Vie et opinions de Tristram Shandy/3/38
Chez Jean-François Bastien, (Tome troisième. Tome quatrième, p. 108-110).
CHAPITRE XXXVIII.
Mon Père n’y est plus.
« C’étoit au siége de Limérick, dit le caporal en faisant une révérence. » —
« — Le pauvre diable et moi, dit mon oncle Tobie en s’adressant à mon père, pouvions à peine nous traîner hors de nos tentes quand le siége de Limerick fut levé ; et cela par la raison que vous venez de dire. » —
« Quelle idée crochue peut s’être fourrée dans ta précieuse caboche, mon pauvre frère Tobie, s’écria mon père mentalement ? Par le ciel ! ajouta-t-il, en continuant de se parler à lui-même, Œdipe seroit embarrassé à le deviner. »

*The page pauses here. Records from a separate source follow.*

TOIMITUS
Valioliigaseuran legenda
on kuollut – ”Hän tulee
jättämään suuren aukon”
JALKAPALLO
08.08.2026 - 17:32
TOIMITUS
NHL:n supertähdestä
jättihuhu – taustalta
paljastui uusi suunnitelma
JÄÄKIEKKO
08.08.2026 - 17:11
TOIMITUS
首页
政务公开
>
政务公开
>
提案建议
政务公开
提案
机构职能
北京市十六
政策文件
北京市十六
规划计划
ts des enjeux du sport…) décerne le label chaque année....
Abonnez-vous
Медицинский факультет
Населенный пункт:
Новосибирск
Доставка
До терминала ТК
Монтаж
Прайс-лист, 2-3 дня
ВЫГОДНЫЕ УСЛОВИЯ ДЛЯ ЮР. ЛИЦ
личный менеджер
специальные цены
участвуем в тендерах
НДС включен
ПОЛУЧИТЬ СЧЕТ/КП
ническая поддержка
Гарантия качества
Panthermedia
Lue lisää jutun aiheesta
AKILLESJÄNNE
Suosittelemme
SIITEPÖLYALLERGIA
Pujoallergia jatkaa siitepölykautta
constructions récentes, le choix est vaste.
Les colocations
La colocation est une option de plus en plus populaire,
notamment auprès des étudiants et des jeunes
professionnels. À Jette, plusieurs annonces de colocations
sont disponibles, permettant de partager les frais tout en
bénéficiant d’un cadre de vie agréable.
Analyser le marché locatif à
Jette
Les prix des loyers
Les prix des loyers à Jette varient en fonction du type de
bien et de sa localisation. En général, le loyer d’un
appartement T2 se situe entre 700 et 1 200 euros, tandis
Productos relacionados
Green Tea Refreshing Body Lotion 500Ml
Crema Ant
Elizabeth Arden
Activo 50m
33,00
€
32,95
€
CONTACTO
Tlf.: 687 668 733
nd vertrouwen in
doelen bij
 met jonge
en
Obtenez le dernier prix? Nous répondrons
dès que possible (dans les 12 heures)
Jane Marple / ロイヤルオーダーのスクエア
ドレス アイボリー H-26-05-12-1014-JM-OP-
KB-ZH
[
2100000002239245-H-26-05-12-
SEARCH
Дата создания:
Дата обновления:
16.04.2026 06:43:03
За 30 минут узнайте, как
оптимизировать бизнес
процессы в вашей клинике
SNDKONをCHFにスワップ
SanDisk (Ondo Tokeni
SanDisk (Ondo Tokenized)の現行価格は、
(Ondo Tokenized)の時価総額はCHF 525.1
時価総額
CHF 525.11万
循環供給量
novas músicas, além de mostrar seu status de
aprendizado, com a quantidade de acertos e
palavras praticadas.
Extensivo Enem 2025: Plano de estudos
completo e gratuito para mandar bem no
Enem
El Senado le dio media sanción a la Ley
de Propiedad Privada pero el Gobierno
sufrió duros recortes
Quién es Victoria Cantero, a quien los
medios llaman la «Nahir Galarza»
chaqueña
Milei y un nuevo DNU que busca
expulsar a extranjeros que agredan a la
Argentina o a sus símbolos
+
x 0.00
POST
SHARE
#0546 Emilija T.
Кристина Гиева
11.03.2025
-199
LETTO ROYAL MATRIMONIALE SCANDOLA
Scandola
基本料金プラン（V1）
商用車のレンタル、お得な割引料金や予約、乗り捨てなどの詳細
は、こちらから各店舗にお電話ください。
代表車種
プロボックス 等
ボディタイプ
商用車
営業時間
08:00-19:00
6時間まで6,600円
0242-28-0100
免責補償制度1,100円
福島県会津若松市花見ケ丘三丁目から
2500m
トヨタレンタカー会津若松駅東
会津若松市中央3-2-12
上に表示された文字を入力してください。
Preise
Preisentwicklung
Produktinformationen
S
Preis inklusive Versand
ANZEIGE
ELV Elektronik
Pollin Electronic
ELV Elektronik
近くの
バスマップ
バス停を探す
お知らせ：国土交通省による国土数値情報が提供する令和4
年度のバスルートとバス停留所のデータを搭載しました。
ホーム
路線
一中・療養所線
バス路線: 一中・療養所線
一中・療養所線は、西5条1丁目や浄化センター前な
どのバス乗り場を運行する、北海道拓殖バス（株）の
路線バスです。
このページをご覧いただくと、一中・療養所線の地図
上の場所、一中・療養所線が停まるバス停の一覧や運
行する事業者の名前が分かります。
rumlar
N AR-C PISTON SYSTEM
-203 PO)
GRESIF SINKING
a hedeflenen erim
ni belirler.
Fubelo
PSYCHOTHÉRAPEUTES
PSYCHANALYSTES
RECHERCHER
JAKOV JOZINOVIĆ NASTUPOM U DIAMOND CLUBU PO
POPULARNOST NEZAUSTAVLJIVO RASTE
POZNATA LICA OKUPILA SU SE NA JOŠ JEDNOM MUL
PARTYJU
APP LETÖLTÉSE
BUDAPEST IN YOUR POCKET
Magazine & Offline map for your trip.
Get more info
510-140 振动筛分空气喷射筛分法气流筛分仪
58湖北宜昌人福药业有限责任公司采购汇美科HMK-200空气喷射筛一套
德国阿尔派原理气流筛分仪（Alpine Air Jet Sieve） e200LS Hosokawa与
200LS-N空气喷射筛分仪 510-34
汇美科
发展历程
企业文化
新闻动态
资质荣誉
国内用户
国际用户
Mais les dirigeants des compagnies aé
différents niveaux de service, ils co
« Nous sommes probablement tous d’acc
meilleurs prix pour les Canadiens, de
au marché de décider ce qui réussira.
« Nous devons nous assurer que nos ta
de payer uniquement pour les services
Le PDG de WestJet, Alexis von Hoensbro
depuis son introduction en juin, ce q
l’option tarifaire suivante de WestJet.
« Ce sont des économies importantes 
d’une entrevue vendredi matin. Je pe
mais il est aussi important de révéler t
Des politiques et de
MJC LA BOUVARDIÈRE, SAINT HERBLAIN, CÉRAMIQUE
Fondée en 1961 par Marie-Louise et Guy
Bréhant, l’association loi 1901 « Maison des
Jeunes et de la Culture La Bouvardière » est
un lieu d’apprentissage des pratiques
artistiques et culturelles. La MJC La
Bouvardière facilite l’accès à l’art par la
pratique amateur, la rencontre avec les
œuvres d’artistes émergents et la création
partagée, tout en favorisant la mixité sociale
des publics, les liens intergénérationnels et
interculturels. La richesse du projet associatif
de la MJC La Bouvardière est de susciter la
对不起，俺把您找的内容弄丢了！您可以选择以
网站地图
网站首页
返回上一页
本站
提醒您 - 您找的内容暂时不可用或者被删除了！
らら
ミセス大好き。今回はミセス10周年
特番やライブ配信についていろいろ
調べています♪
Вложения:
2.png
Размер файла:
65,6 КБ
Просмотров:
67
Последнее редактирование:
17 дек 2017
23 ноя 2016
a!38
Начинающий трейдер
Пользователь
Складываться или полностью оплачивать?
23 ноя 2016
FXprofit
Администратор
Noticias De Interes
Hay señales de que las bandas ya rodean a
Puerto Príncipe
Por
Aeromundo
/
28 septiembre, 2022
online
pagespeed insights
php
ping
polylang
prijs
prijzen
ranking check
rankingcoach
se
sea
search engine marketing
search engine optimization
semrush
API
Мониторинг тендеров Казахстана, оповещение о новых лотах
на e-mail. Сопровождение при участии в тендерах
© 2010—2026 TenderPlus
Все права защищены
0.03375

« Sauf le respect de monsieur, dit le caporal, je crois que sans la quantité de brandevin que nous faisions brûler tous les soirs, et sans le vin blanc et la canelle que je ne cessois de donner à monsieur..... — Et le genièvre, Trim, ajouta mon oncle Tobie, qui nous fit plus de bien que tout le reste. — Je crois en vérité, continua le caporal, que nous aurions tous deux laissé nos os dans la tranchée. » —
« Caporal, dit mon oncle Tobie avec des yeux étincelans, pour un soldat, est-il un plus beau tombeau ? » —
« J’en aimerois autant un autre, répliqua le caporal. »
Tout cela étoit de l’arabe pour mon père, comme les rites des Troglodytes et des habitans de la Colchide l’avoient été pour mon oncle Tobie. Mon père ne sut s’il devoit sourire ou froncer le sourcil. —
Mon oncle Tobie, se retournant vers Yorick, acheva le détail du siége de Limerick plus intelligiblement qu’il ne l’avoit commencé ; ce qui soulagea infiniment mon père.